→ **The records**:
-- Opening Marker --
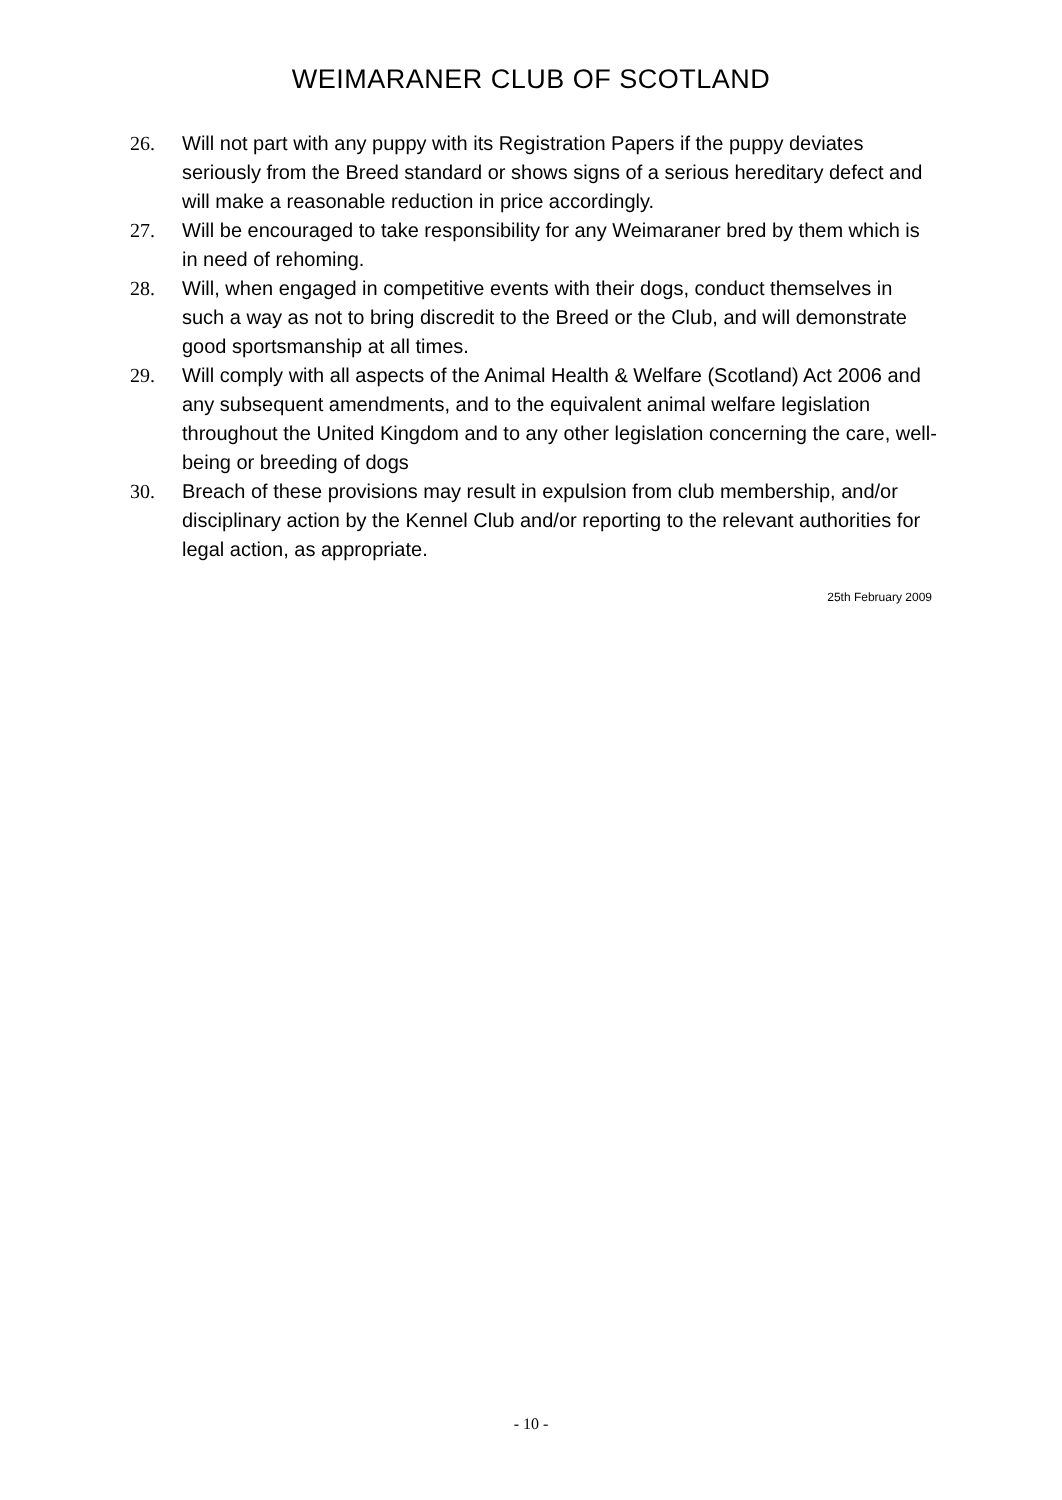WEIMARANER CLUB OF SCOTLAND
26. Will not part with any puppy with its Registration Papers if the puppy deviates seriously from the Breed standard or shows signs of a serious hereditary defect and will make a reasonable reduction in price accordingly.
27. Will be encouraged to take responsibility for any Weimaraner bred by them which is in need of rehoming.
28. Will, when engaged in competitive events with their dogs, conduct themselves in such a way as not to bring discredit to the Breed or the Club, and will demonstrate good sportsmanship at all times.
29. Will comply with all aspects of the Animal Health & Welfare (Scotland) Act 2006 and any subsequent amendments, and to the equivalent animal welfare legislation throughout the United Kingdom and to any other legislation concerning the care, well-being or breeding of dogs
30. Breach of these provisions may result in expulsion from club membership, and/or disciplinary action by the Kennel Club and/or reporting to the relevant authorities for legal action, as appropriate.
25th February 2009
- 10 -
-- Closing Marker --
→ **What is being asked**: Give the number of lines that contain "from" in the material above, with no other text.

→ **Completed task**: 2